Manual de construção para o diagnóstico correcto
Não existem instruções passo a passo para um diagnóstico correcto, mas com o aumento dos resultados da investigação e o papel sempre crescente da gestão da qualidade na medicina, é claro: a perícia está no centro de um processo de diagnóstico bem sucedido. Assim, em vez de seguir listas de controlo generalizadas e de analisar demasiado o próprio processo de pensamento, o velho princípio “a prática torna perfeito” aplica-se muito mais. Além disso, há uma clara necessidade de acção na área da auto-avaliação médica, que poderia ser melhorada através do estabelecimento de uma cultura de feedback. Aqui, as muitas interfaces representam um desafio, que é ampliado pela cultura de comunicação muitas vezes não muito baixa e pela pressão do tempo. No entanto, a observação das histórias dos doentes vale a pena – para o desenvolvimento individual e a segurança em todo o sistema de saúde.

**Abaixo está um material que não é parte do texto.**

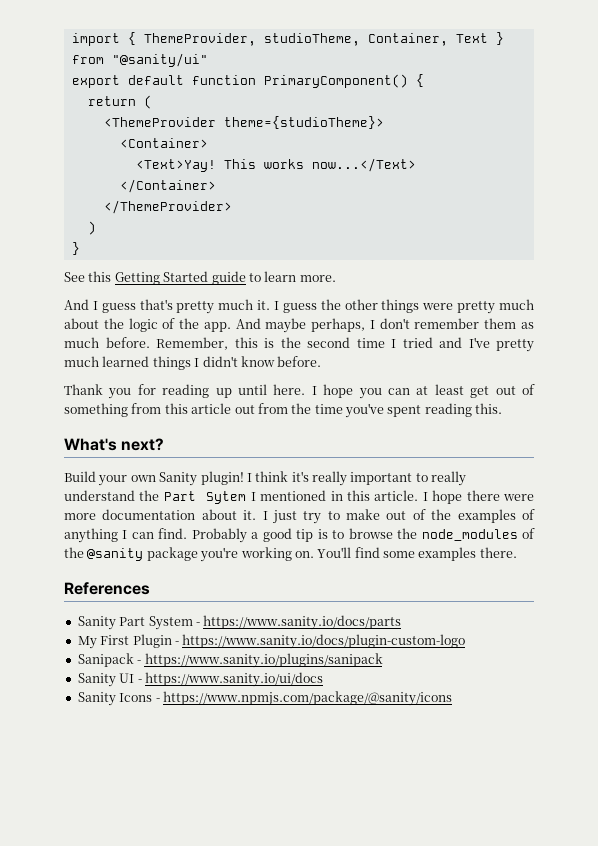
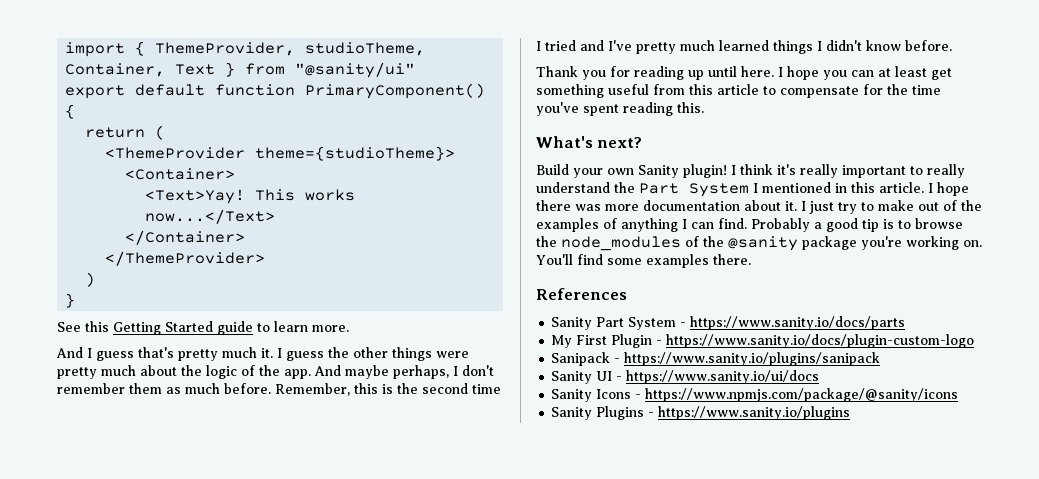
[495,384,535,395] [64,403,288,417] out of something from this article out from -> [536,84,883,98] something useful from this article to compensate for
[206,491,247,504] Sytem -> [689,183,749,197] System
[502,494,534,501] were -> [575,204,601,211] was
(452, 698) none -> [551,406,851,420] // Sanity Plugins - https://www.sanity.io/plugins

Zwaan vê um grande potencial para a inteligência artificial no campo da segurança do diagnóstico. Uma vez que os computadores cometem erros diferentes dos humanos, a cooperação é bastante promissora. Infelizmente, ainda há uma falta de compreensão sobre a melhor incorporação possível da inteligência artificial, mas isto poderia trazer grandes progressos no seu campo no futuro, diz ela. Para além da tomada de decisões individuais, há ainda muito espaço para melhorias a outros níveis que contribuiriam para uma maior certeza diagnóstica. Por exemplo, ainda há muito a acontecer nas áreas da comunicação e da organização, a fim de proporcionar o quadro ideal para a acção individual [6].
Fonte: Palestra de abertura “Incerteza e Erro na Medicina: Como Melhorar a Qualidade e Segurança do Diagnóstico”, Prof. Laura Zwaan, 21 de Abril de 2021, SGAIM Spring Congress 2021.
Literatura:
- Berner ES, Graber ML: Confiança excessiva como causa de erro diagnóstico em medicina. Am J Med 2008; 121(5 Suppl): S2-23.
- Lawton R, et al.: Os médicos mais experientes são mais capazes de tolerar a incerteza e de gerir os riscos? Um estudo de vinheta de médicos em três departamentos de emergência do SNS em Inglaterra. BMJ Qual Saf 2019; 28(5): 382-328.
- Meyer AN, et al: precisão diagnóstica, confiança, e pedidos de recursos dos médicos: um estudo de vinheta. JAMA Intern Med. 2013; 173(21): 1952-1958.
- Mamede S, et al: Imunizar os médicos contra o preconceito de disponibilidade no raciocínio diagnóstico: uma experiência controlada aleatória. BMJ Qual Saf 2020; 29(7): 550-559.
- Gray BM, et al: Associação entre os conhecimentos de diagnóstico do médico de cuidados primários e a morte, hospitalização e visitas ao departamento de emergência após uma visita ao ambulatório em risco de erro diagnóstico: um estudo de coorte retrospectivo utilizando alegações médicas. BMJ Open 2021; 11(4): e041817.
- Zwaan L, et al: Advancing Diagnostic Safety Research: Results of a Systematic Research Priority Setting Exercise. J Gen Intern Med 2021. DOI: 10.1007/s11606-020-06428-3. Epub antes da impressão.